- _Selection_:
---------------

How will the interest rate decision affect the EUR/USD and SPX? What to look out for ahead of the FOMC meeting?

31.01.2024 16:08|Analyst Team, Conotoxia Ltd.

A new US interest rate decision will be announced today. This will be the first meeting of the year and could prove crucial for markets throughout Q1 this year. The next FOMC meeting will not take place until the end of March. So let's consider what factors have historically influenced FOMC decisions, what the current economic situation is and how markets view the upcoming meetings to understand what we can expect at today's meeting.

Table of contents:

  1. What factors have historically influenced FOMC decisions most strongly?
  2. What is the current economic situation in the USA?
  3. How are markets pricing the upcoming FOMC meetings?
  4. What impact might today's meeting have on the USD and SPX exchange rate?

What factors have historically influenced FOMC decisions most strongly?

As we can read in the Fed's statutes, its main objectives are to maintain price stability, i.e. inflation at around 2%, and to support the economy by promoting full employment in the United States. To achieve these goals, the Fed uses various monetary policy tools that affect the demand and supply of balances, mainly banks, held at the Federal Reserve. The most popular of these is the recently significantly used interest rates.

What factors have had the greatest influence on interest rate decisions in the United States? An analysis of the long-term correlations between interest rates and the aforementioned factors shows that inflation, with a correlation of 0.66, has historically had the greatest impact on interest rate decisions, followed by the GDP reading, with a correlation of 0.51. It is also worth considering the unemployment rate, which has a correlation of 0.09. This correlation is mainly noticeable during periods of economic crises. However, it should be stressed that interpreting these factors as separate elements requires caution, as they show high intercorrelations. For example, negative GDP readings almost always negatively affect the labour market.

graph comparison of indicators

Source: Fred

What is the current economic situation in the USA?

From the December FOMC meeting, economic data indicated that US economic growth was slowing, with a continued strong labour market and declining inflation. Job growth had slowed and inflation rates were falling. The financial market reacted by anticipating a softer monetary policy. Expectations of interest rate cuts fell, but monetary policy remained restrictive, with signs of easing. The FOMC maintained interest rates and continued to reduce the Fed's balance sheet, highlighting inflation and slowdown risks.

---------------

- _Extracted data_:
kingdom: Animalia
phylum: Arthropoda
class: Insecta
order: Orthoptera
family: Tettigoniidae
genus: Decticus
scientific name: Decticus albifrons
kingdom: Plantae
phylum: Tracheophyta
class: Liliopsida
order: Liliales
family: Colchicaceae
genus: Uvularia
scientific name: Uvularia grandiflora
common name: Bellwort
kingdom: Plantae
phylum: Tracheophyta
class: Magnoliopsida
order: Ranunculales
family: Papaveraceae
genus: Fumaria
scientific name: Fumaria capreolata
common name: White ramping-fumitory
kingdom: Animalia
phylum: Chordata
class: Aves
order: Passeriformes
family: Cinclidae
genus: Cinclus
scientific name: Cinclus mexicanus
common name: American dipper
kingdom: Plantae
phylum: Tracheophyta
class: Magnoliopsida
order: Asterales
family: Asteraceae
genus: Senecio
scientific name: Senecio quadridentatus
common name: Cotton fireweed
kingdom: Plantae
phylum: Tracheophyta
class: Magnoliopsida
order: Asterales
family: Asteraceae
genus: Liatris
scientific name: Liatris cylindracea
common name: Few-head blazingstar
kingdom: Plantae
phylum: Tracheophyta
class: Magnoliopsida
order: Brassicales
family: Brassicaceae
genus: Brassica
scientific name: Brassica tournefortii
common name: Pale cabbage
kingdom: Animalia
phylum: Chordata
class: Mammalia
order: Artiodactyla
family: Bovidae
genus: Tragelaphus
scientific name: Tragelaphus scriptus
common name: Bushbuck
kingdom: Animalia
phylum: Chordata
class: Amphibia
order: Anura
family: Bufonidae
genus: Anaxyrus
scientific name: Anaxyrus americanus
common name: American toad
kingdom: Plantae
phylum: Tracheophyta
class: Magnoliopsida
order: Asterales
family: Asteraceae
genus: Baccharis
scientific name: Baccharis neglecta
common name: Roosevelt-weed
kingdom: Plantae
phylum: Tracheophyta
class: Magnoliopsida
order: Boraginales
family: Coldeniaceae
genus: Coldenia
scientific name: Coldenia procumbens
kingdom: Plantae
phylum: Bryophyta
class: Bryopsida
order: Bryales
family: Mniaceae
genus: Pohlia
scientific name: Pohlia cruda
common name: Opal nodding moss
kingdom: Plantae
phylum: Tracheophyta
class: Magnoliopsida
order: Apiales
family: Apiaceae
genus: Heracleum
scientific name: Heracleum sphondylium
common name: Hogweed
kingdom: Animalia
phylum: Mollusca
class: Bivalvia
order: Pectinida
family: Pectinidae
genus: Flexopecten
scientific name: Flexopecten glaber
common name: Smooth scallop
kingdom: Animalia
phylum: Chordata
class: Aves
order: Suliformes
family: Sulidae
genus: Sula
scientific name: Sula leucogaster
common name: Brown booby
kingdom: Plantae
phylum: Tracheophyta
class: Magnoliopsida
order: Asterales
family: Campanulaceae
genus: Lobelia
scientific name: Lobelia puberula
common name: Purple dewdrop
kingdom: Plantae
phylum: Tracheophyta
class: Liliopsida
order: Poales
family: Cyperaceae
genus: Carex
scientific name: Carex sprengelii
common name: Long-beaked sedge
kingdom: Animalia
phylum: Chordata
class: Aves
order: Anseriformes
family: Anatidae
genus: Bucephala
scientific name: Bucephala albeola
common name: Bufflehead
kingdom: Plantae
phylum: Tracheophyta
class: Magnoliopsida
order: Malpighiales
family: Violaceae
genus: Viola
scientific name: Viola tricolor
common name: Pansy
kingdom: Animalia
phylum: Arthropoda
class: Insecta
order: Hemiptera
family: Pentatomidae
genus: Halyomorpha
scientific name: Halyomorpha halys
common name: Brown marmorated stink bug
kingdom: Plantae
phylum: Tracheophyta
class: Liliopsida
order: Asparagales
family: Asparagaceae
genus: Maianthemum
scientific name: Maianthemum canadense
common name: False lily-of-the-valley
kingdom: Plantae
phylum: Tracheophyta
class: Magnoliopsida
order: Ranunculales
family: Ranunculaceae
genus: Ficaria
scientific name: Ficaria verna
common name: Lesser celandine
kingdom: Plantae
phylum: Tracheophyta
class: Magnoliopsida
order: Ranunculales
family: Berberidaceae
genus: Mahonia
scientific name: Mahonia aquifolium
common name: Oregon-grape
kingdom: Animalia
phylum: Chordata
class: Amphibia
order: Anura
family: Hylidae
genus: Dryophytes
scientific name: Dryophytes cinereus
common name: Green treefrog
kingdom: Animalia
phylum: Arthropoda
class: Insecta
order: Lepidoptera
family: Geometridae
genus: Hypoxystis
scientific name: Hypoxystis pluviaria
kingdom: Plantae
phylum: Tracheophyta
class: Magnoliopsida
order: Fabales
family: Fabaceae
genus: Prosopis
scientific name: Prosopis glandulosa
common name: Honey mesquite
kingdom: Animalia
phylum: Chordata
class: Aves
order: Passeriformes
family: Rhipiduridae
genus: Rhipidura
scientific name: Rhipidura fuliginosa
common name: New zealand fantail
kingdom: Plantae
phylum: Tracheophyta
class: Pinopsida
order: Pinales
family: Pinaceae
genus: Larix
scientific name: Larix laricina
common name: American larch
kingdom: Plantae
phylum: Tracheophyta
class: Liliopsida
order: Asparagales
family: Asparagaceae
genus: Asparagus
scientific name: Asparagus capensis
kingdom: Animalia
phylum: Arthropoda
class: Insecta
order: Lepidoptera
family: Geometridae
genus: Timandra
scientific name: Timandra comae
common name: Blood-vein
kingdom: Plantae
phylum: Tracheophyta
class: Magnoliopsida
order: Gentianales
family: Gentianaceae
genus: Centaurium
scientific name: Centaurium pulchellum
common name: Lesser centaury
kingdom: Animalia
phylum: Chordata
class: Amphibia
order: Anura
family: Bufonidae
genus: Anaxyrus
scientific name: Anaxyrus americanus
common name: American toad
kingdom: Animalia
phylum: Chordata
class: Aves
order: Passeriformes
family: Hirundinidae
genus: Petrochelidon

---------------

- _Stated task 1_: In the listing, rewrite only the lines from the one containing "genus: Flexopecten" up to and including the one containing "genus: Lobelia", putting "division" wherever "phylum" appears and changing nothing else.
- _Stated task 2_: Extend the article on the FOMC interest rate decision and its effect on EUR/USD and SPX, starting right after its final sentence.

- _Task result 1_:
genus: Flexopecten
scientific name: Flexopecten glaber
common name: Smooth scallop
kingdom: Animalia
division: Chordata
class: Aves
order: Suliformes
family: Sulidae
genus: Sula
scientific name: Sula leucogaster
common name: Brown booby
kingdom: Plantae
division: Tracheophyta
class: Magnoliopsida
order: Asterales
family: Campanulaceae
genus: Lobelia

- _Task result 2_:
Economic forecasts predicted a slowdown in GDP growth and a decline in PCE inflation to 2% in 2026. Economic growth slowed, but employment remained strong. Monetary policy remained restrictive with further reduction in the Fed's balance sheet, with moderate inflation and employment risks and uncertainty about the economic outlook.

Since the December meeting, we learned of two inflation readings. CPI inflation came in gently above forecasts, while PCE inflation was below expectations. In addition, the preliminary reading of the GDP rate showed growth of 3.3%, beating expectations of 2%. The Fed's balance sheet continues to steadily melt down, having already fallen by 13% year-on-year.

chart change in the Fed's balance sheet

Source: Fred

How are markets pricing the upcoming FOMC meetings?

According to the CME FedWatch tool, which calculates the probability of future interest rates based on futures pricing, we observe that there is a 97.9% probability that interest rates will be held at the current meeting. It also shows that there is an 87% probability of an imminent cut, which could happen as early as May, and that rates could fall by as much as 1.5 percentage points by the end of this year. Hence, the market is currently not pricing in whether interest rate cuts will happen, but rather when they will happen.

table of interest rate probabilities

Source: CME Group, FedWatch

What impact might today's meeting have on the USD and SPX exchange rate?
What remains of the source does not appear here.